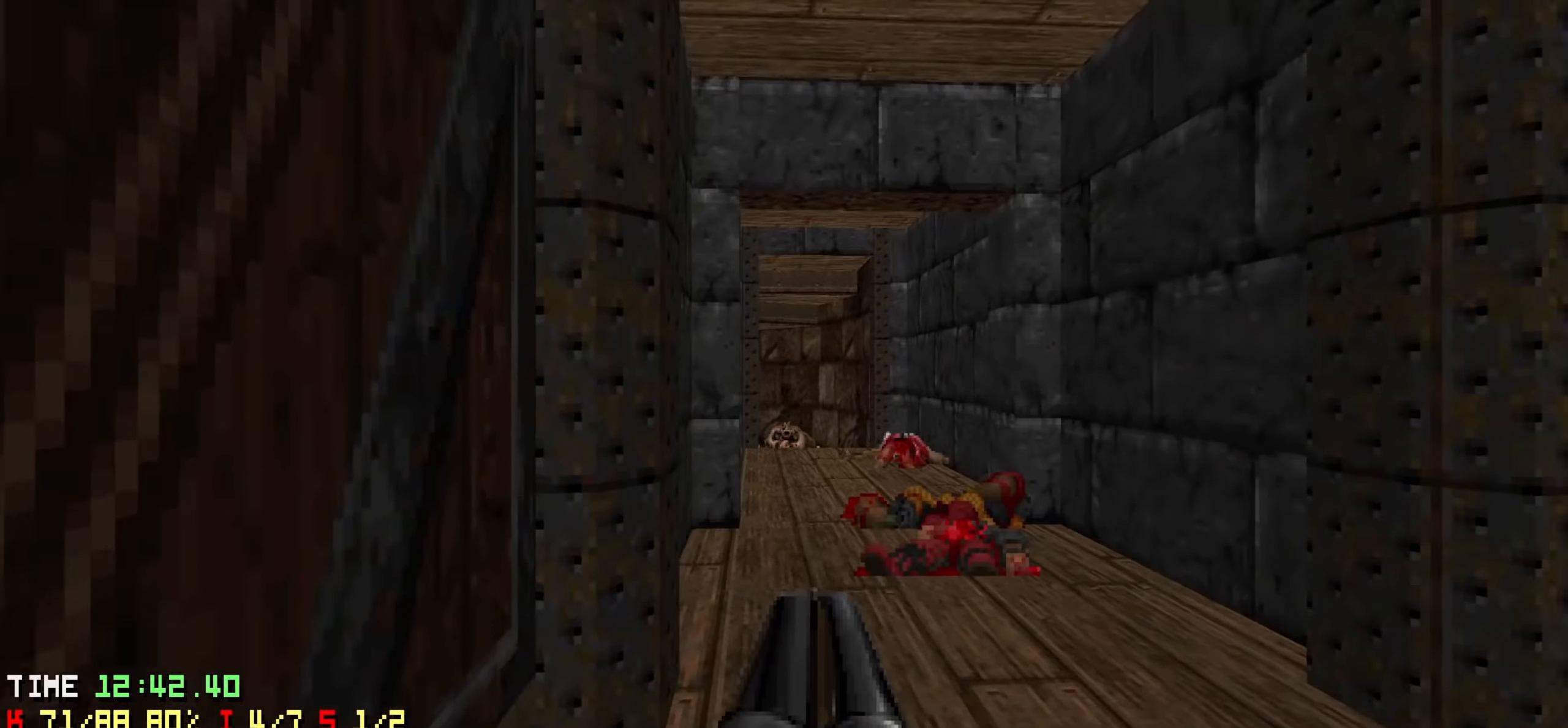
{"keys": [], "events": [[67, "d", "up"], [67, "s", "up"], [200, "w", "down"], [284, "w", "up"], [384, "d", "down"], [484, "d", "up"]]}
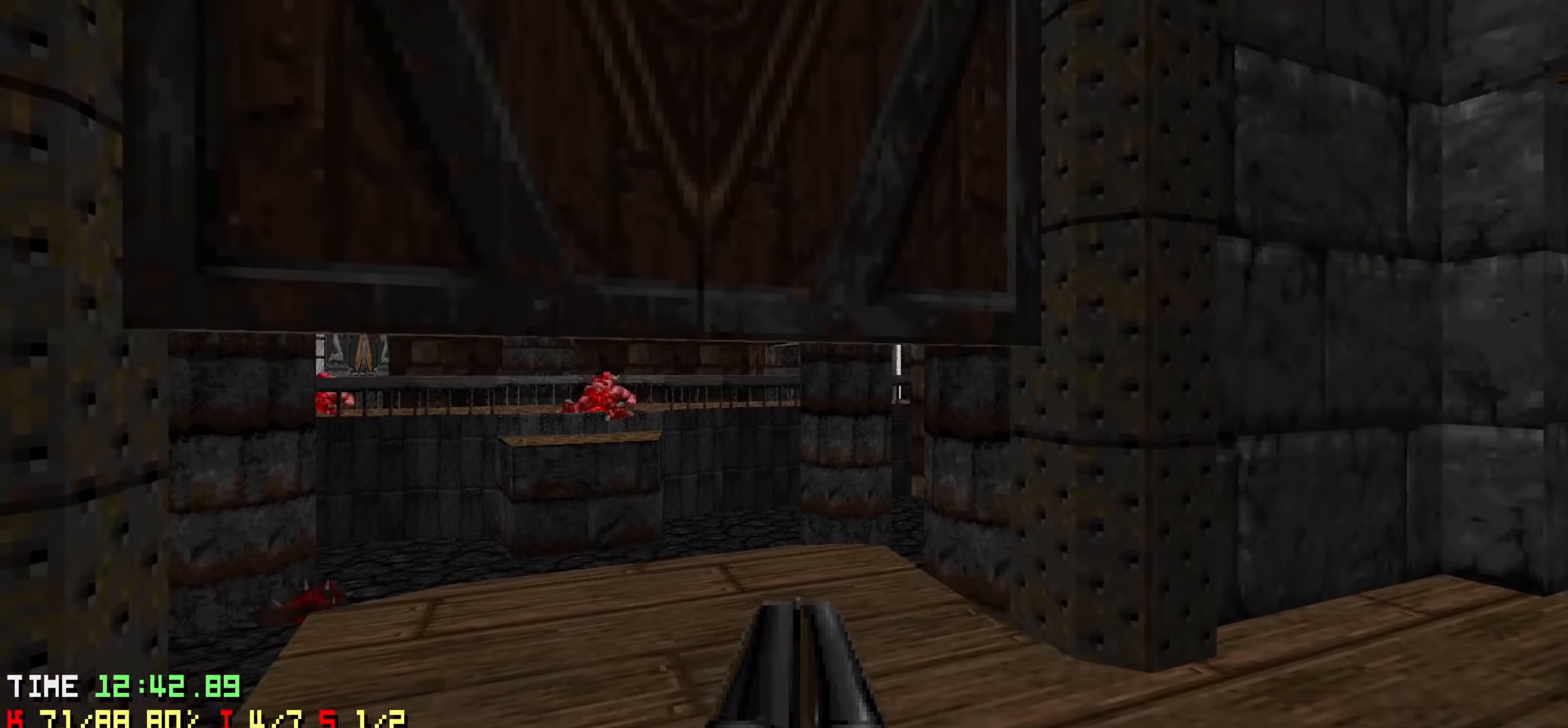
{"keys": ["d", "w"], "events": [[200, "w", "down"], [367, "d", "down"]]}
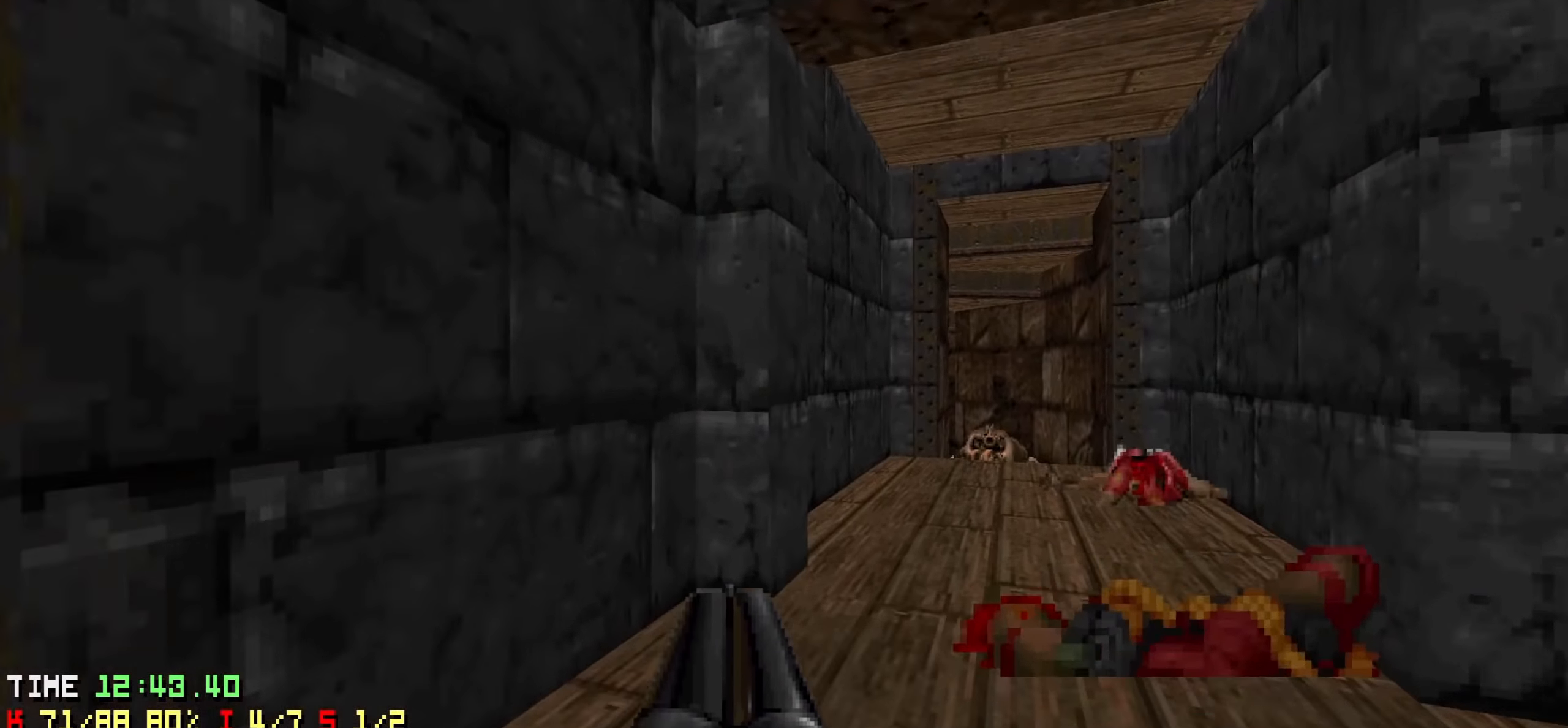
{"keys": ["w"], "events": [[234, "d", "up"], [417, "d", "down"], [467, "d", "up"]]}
*-*-*
(Try it):
Where a picture appears, skip it and copy the rest of the data word for word.

(Answer for the task):
{"keys": [], "events": [[67, "d", "up"], [67, "s", "up"], [200, "w", "down"], [284, "w", "up"], [384, "d", "down"], [484, "d", "up"]]}
{"keys": ["d", "w"], "events": [[200, "w", "down"], [367, "d", "down"]]}
{"keys": ["w"], "events": [[234, "d", "up"], [417, "d", "down"], [467, "d", "up"]]}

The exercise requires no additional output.